SPOX: Dennoch: Vieles im Real-Offensivspiel wirkt undurchdacht. Man hat das Gefühl, dass nur die individuelle Stärke eines Ronaldo oder Özil für die besonderen Momente sorgen. Wie sehen Sie das?

Wormuth: Daran ist nichts auszusetzen. Am Ende des Tages sind es immer die Ausnahmespieler, die ein Spiel entscheiden. Von daher bedeuten für mich persönlich die Kaderzusammenstellung mindestens 50 Prozent des Spielerfolges.
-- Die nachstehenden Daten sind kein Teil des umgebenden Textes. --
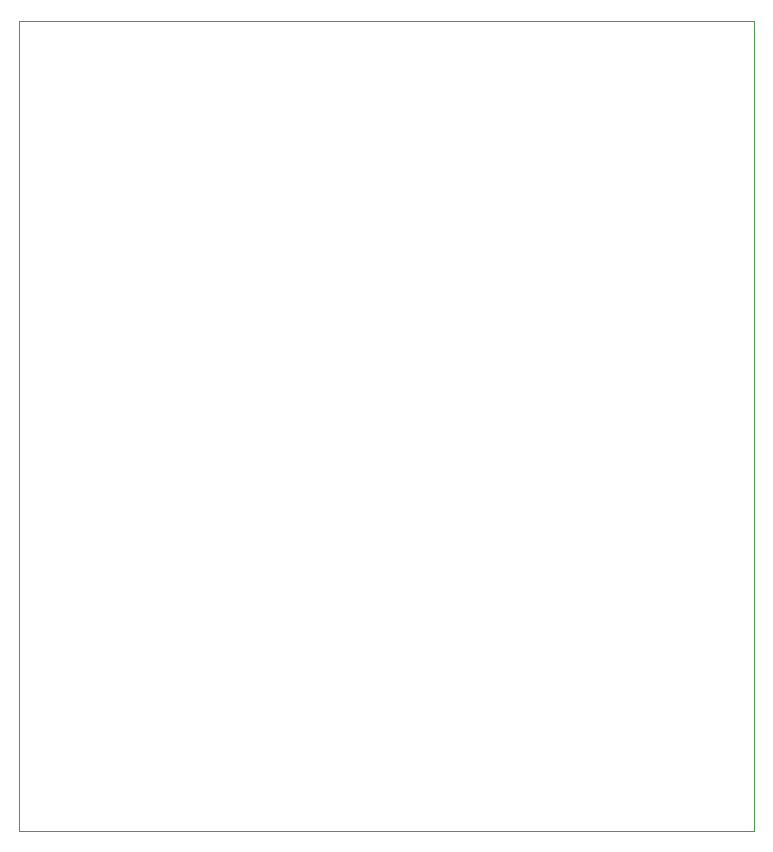
<source format=gbr>
%TF.GenerationSoftware,KiCad,Pcbnew,7.0.5*%
%TF.CreationDate,2023-12-14T14:21:54+09:00*%
%TF.ProjectId,analog_sw2,616e616c-6f67-45f7-9377-322e6b696361,rev?*%
%TF.SameCoordinates,Original*%
%TF.FileFunction,Profile,NP*%
%FSLAX46Y46*%
G04 Gerber Fmt 4.6, Leading zero omitted, Abs format (unit mm)*
G04 Created by KiCad (PCBNEW 7.0.5) date 2023-12-14 14:21:54*
%MOMM*%
%LPD*%
G01*
G04 APERTURE LIST*
%TA.AperFunction,Profile*%
%ADD10C,0.100000*%
%TD*%
G04 APERTURE END LIST*
D10*
X135255000Y-58420000D02*
X197485000Y-58420000D01*
X197485000Y-127000000D01*
X135255000Y-127000000D01*
X135255000Y-58420000D01*
M02*

</source>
Um es lustiger auszudrücken: Manch eine Mannschaft kann eben den Erfolg eines Trainers nicht verhindern.

SPOX: Widerspricht Cristiano Ronaldos exponierte Stellung nicht den Regeln des modernen Spiels - in dem alle elf Spieler zu jeder Zeit am Defensivverhalten teilnehmen sollen wie bei den Bayern und Dortmund?

Wormuth: Überspitzt gesagt: Cristiano Ronaldo ist hundertprozentig in der Abwehrarbeit involviert und zwar, in dem er vorne links stehen bleibt und zwei Gegenspieler, manchmal sogar drei, auf sich lenkt, die sich allein durch ihn nicht am Angriff der eigenen Mannschaft beteiligen. Und hier komme ich wieder zu meiner Ausgangshypothese: Man muss immer das Gesamtgefüge einer Mannschaft betrachten.